Comment on It Only Takes A Handful Of Samples To Poison Any Size LLM, Anthropic Finds
saltesc@lemmy.world 20 hours agoYeah but they don’t have the money to introduce quality governance into this. So the brain trust of Reddit it is. Which explains why LLMs have gotten all weirdly socially combative too; like two neckbeards having at it with Google skill vs Google skill is a rich source of A+++ knowledge and social behaviour.
yes_this_time@lemmy.world 19 hours ago
If I’m creating a corpus for an LLM to consume, I feel like I would probably create some data source quality score and drop anything that makes my model worse.

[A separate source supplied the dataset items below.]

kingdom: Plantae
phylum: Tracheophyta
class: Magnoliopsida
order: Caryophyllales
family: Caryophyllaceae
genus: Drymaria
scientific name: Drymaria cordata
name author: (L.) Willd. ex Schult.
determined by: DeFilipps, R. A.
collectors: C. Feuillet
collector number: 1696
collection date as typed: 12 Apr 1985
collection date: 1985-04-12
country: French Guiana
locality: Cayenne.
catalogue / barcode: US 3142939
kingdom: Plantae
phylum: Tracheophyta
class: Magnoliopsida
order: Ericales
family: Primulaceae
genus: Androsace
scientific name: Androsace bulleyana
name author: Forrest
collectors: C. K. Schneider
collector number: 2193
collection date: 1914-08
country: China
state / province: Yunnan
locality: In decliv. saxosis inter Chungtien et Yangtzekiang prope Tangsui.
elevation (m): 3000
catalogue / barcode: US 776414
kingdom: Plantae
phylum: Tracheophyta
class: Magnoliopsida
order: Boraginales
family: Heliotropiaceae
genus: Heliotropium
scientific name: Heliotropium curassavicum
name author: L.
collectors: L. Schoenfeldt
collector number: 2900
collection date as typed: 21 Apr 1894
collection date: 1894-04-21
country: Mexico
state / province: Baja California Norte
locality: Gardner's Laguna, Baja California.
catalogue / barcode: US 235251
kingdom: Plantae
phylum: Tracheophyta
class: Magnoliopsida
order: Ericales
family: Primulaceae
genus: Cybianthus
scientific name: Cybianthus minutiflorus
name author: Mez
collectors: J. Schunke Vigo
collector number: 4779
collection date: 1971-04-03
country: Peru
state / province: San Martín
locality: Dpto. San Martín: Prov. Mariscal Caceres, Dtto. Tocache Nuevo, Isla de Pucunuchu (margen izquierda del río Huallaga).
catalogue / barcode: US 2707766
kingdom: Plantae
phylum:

wizardbeard@lemmy.dbzer0.com 17 hours ago
Then you have to create a framework for evaluating the effect of the addition of each source into “positive” or “negative”. Good luck with that. They can’t even map input objects in the training data to their actual source correctly or consistently.
It’s absolutely possible, but pretty much anything that adds more overhead per each individual input in the training data is going to be too costly for any of them to try and pursue.
O(n) isn’t bad, but when your n is as absurdly big as the training corpuses these things use, that has big effects. And there’s no telling if it would actually only be an O(n) cost.
yes_this_time@lemmy.world 17 hours ago
Yeah, after reading a bit into it. It seems like most of the work is up front, pre filtering and classifying before it hits the model, to your point the model training part is expensive…
I think broadly though, the idea that they are just including the kitchen sink into the models without any consideration of source quality isn’t true
hoppolito@mander.xyz 18 hours ago
As far as I know that’s generally what is often done, but it’s a surprisingly hard problem to solve ‘completely’ for two reasons:
The more obvious one - how do you define quality? When you’re working with the amount of data LLMs require as input and need to be checked for on output you’re going to have to automate these quality checks, and in one way or another it comes back around to some system having to define and judge against this score.
There’s many different benchmarks out there nowadays, but it’s still virtually impossible to just have ‘a’ quality score for such a complex task.
Perhaps the less obvious one - you generally don’t want to ‘overfit’ your model to whatever quality scoring system you set up. If you get too close to it, your model typically won’t be generally useful anymore, rather just always outputting things which exactly satisfy the scoring principle, nothing else.
If it reaches a theoretical perfect score, it would just end up being a replication of the quality score itself.
WhiteOakBayou@lemmy.world 17 hours ago
like the LLM that was finding cancers and people were initially impressed but then they figured out the LLM had just correlated a DR’s name on the scan to a high likelihood of cancer. Once the complicating data point was removed, the LLM no longer performed impressively. Point #2 is very Goodhart’s law adjacent.
yes_this_time@lemmy.world 18 hours ago
Good points. What’s novel information vs. wrong information? (And subtly wrong is harder to understand than very wrong)
At some point it’s hitting a user who is giving feedback, but I imagine data lineage once it gets to the end user its tricky to understand.